Recently published case reports regarding cancer of the intrathoracic lymph nodes were reviewed [3, 4, 16,17,18,19,20,21,22,23,24,25]. The patient characteristics of all 18 cases (including our case) are shown in Table 1. Fifteen patients were men and three were women; their average age was 63.5 years (range, 40–83 years). Except for one female patient, all patients were smokers. Seven patients had adenocarcinomas, six had squamous cell carcinomas, three had large cell carcinomas, and one had a small cell carcinoma. In 13 patients, certain tumor markers exceeded the normal range. The CUP was located in the lymph nodes of the mediastinum in 14 cases and in the pulmonary hilum in 4 cases. Surgery was performed in 13 patients, and adjuvant treatment after CUP resection consisted of radiation therapy in 4 cases, chemoradiation therapy in 3 cases, and no additional treatment in 6 cases. The outcomes after the treatment were as follows: 15 patients remained alive without recurrence or disease progression at an average of 28.8 months (range, 3–82 months), two patients remained alive with recurrence at an average of 66 months (6 and 126 months), and one patient died because of the disease 6 months after the treatment.

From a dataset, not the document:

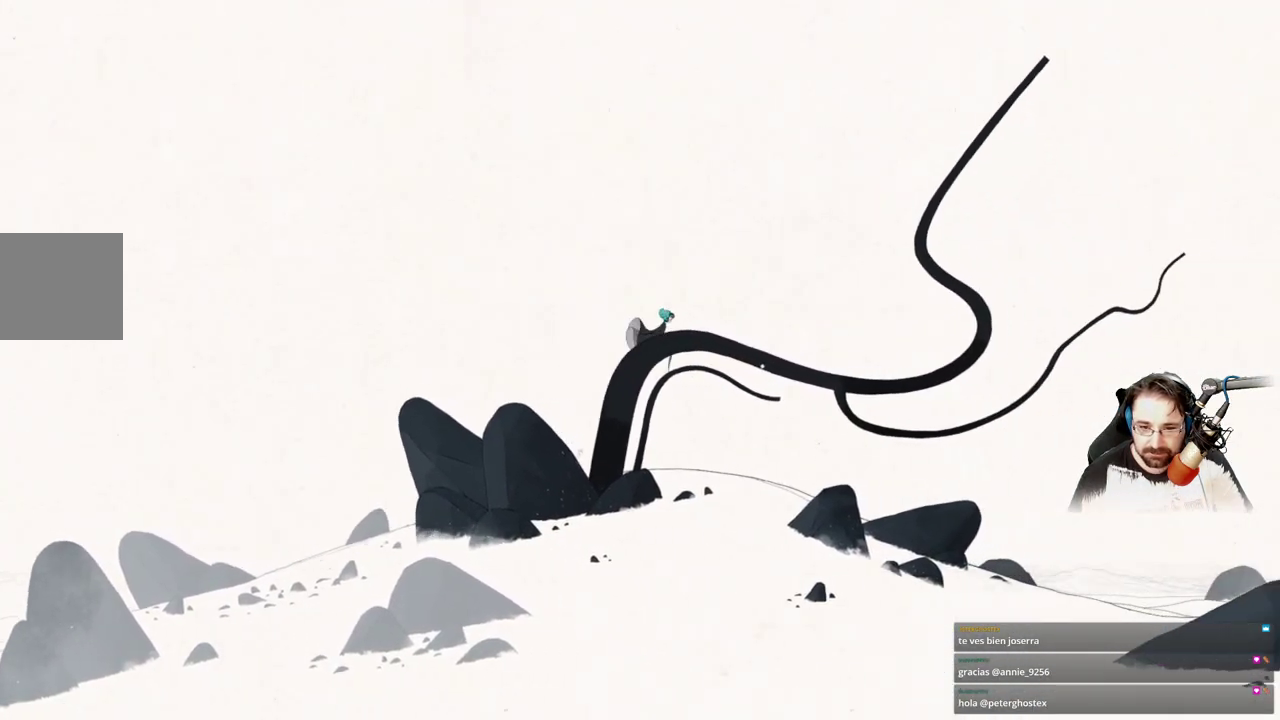
{"buttons": [], "left_stick": "right", "right_stick": "center", "events": [[433, "A", "up"]]}
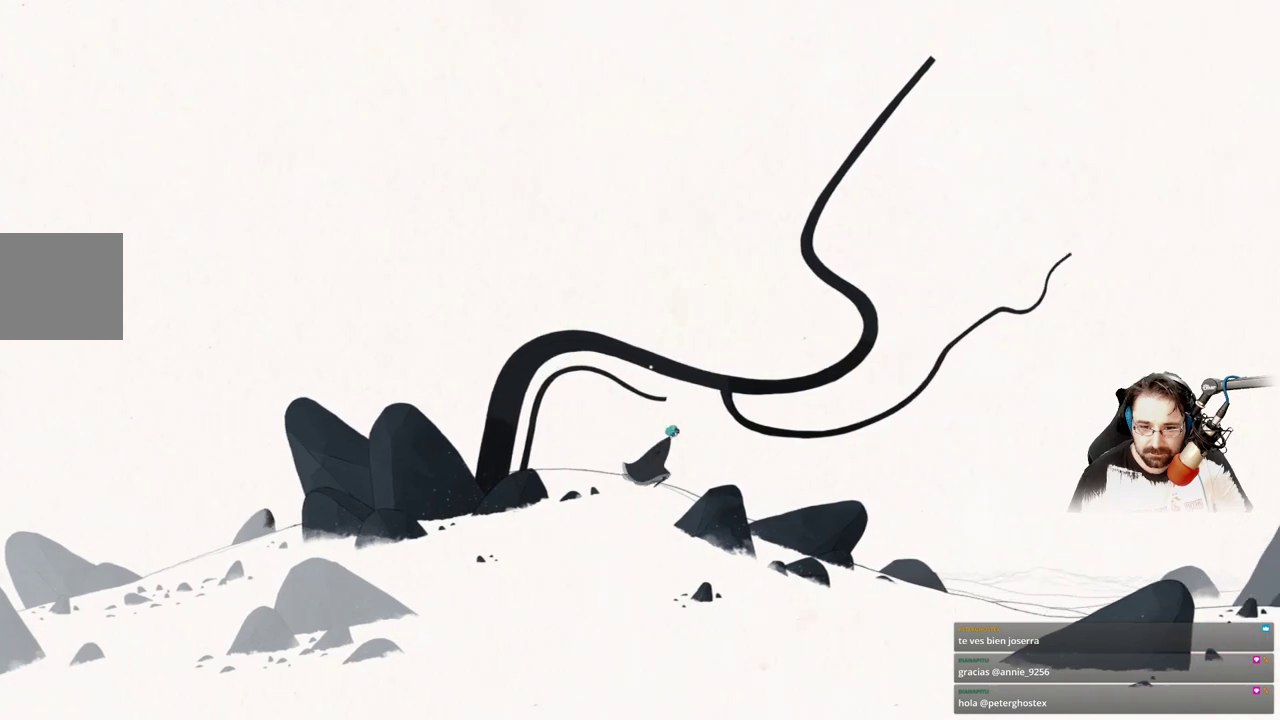
{"buttons": ["A"], "left_stick": "right", "right_stick": "center", "events": [[100, "A", "down"]]}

Table 1 Cancers of the intrathoracic lymph nodes with unknown primary site

Completely resected mediastinal lymph node CUP reportedly has a better prognosis than lung cancer with mediastinal lymph node metastasis [4, 10]. Complete resection is the first-line treatment if the lesion of the lymph node cancer of the hilum or mediastinum is localized [3, 5, 16]. Although the lung is highly likely to be the primary site of metastatic mediastinal lymph node cancer, lobectomy is generally avoided to preserve respiratory function. Even though chemoradiotherapy is often adopted as a postoperative treatment modality, there is no consensus on its therapeutic efficacy. In this case, postoperative chemoradiotherapy was performed at the request of the patient.

Conclusion

This case shows that lymph node CUP may occur due to the regression of the carcinoma itself at the primary site. As such, aggressive treatment, including surgical resection, should be performed for mediastinal lymph node CUP.